## Problem to solve
Carry on the passage about the BBC's Nativity programming for young children from where it stops.

## Source text
I explained as best as I could about the birth of Jesus in a stable, his parents, Mary and Joseph, and the arrival of the Three Wise Men bearing gifts of gold, frankincense and myrrh.



As I watched his attention wander, I knew the best way to bring the story alive for his young mind would be for us to sit and watch it dramatised on television this month. That was how I came to love it at my mother’s knee when I was small.



The BBC, I thought, is bound to be showing lots of child-friendly Nativity programmes, which inspire nostalgia and affection in parents of all religious persuasions, and give real meaning to the festival behind today’s blatant consumerism. After all, the BBC has a charter which compels it to provide us with religious programming. But I was in for a shock. Despite a daily 13-hour output on its pre-school channel, CBeebies, the Corporation hardly plans to mention the Nativity during its Christmas coverage.



Laughably, the sole programme completely dedicated to the birth of Christ, the Tikkabilla Nativity, will be broadcast on Christmas Day when, for once, toddlers will be too busy opening parcels and spending precious time with family to watch TV. (Tikkabilla — whose name is drawn from the Indian word for a game like hopscotch — features a male and female presenter and .. . a fluffy hand puppet.) Won’t it be a bit late by December 25 to be explaining one of the most important dates in the Christian and British calendar? It’s like closing the stable door after the donkey has bolted.

## Data listing
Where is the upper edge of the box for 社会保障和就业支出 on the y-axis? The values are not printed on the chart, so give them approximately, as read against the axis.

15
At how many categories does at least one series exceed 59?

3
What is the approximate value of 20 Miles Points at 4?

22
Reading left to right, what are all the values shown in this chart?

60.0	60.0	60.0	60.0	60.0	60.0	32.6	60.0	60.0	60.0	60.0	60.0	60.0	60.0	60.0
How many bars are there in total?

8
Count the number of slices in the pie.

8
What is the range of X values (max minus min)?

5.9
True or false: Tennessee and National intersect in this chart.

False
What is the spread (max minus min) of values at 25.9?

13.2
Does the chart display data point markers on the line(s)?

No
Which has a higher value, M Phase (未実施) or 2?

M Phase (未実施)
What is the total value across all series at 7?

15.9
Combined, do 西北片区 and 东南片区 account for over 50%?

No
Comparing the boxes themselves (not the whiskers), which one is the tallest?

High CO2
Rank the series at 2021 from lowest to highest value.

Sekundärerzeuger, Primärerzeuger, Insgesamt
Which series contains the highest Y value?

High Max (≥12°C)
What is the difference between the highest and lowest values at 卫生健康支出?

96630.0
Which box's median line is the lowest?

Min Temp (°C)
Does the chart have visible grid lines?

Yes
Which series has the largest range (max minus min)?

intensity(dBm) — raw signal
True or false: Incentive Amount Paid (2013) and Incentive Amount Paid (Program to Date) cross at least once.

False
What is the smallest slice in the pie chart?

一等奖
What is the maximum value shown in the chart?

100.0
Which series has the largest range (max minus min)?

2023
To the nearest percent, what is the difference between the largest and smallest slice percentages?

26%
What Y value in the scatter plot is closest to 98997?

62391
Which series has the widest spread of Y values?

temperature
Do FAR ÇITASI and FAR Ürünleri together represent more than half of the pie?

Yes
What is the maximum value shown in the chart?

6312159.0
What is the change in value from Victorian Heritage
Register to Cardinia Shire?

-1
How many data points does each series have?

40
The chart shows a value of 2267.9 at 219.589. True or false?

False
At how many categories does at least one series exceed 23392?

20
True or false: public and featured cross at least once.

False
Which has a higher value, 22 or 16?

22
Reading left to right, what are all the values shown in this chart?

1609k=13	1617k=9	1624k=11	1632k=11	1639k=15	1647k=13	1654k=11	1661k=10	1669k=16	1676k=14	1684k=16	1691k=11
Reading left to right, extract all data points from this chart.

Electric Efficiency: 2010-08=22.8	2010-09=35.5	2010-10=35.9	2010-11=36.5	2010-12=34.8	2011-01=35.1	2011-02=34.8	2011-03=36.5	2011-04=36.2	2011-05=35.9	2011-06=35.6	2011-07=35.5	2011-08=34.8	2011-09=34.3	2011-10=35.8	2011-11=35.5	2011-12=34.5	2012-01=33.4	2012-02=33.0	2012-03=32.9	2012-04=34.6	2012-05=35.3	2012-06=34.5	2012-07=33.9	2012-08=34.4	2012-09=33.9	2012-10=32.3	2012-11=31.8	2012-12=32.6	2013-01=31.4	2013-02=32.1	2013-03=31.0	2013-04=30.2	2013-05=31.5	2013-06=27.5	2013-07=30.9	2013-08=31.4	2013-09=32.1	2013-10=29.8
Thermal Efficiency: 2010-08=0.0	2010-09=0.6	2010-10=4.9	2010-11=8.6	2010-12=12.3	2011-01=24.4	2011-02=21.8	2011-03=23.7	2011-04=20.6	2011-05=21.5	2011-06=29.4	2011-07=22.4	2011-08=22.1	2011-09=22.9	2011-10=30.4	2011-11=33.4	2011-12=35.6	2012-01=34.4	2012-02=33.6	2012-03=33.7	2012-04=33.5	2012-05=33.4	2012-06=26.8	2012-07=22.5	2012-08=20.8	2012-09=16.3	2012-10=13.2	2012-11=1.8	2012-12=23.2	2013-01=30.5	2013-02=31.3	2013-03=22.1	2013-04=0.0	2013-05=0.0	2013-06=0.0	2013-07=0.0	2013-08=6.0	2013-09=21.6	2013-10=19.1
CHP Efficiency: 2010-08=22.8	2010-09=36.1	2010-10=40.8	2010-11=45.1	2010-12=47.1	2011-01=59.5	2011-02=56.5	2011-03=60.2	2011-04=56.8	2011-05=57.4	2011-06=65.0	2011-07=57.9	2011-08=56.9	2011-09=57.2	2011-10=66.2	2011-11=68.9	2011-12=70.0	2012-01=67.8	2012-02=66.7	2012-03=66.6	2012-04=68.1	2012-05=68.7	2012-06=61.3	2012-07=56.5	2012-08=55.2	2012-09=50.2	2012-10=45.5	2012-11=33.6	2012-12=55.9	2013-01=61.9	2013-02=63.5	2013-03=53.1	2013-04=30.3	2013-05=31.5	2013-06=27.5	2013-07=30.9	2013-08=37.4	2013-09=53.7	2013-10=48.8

## Response to this exercise
As the mum of a ‘more, more, more’ two-year-old, I am desperate to teach him there’s ‘more, more, more’ to this time of year than unwrapping toys. My attempts so far have stretched to My First Nativity Book at bedtime, a shepherd-like tea towel on his head which he thought was a game of ‘boo!’, a trip to church, and a glue-and-glitter cardboard star of Bethlehem. But none of those was as engaging as a well-made and informative programme would be to a young mind.



The BBC may claim its website for youngsters will contain references to the Nativity, but how many tots do you know who can log on to the internet, resist the temptation to fiddle with the keyboard and sit still for long enough to take it in?



Aside from Tikkabilla, the BBC has proudly informed me that one part of one episode of a programme called the Green Balloon Club will feature the Nativity. That’s slim pickings compared with the channel’s wealth of festive specials and trailers of snow, gifts, and Santa.



By failing to adequately include Mary, Joseph and Jesus, the BBC’s message to children is this: ‘It’s a special time of year, but we’re not going to tell you why.’



Perhaps the BBC doesn’t want to be accused of ramming religion down children’s throats. But if that’s the case, then why is it so keen to boast about its new pre-school series for 2010 called Let’s Celebrate, which will focus on religious and cultural festivals around the UK, including Chinese New Year and Hinduism’s Diwali? The Punjabi festival of Vaisakhi, Islam’s Eid, the Hindu celebrationof Holi, Buddhism’s Wesak and the Jewish festival of Purim will also be included and — gasp — so will Christianity’s Easter and Christmas. Nice of them to be so inclusive as to include the most profoundly symbolic festivals of this country’s faith.



A BBC spokesman said: ‘We try to make religion an all year round part of CBeebies to reflect the lives of the children and their families that are watching us.’



In doing this, the BBC is utterly missing the point. Christmas is not just another example in a religious roll call. It’s our cultural denominator; a part of who we are. I’m all for inclusivity. Every child’s creed should be represented by the nation’s public broadcaster — that’s why Christmas should be linked with Christianity. Indeed, the Archbishop of Canterbury this year warned the BBC it must not ignore its Christian audience. Sadly, his plea has fallen on deaf ears.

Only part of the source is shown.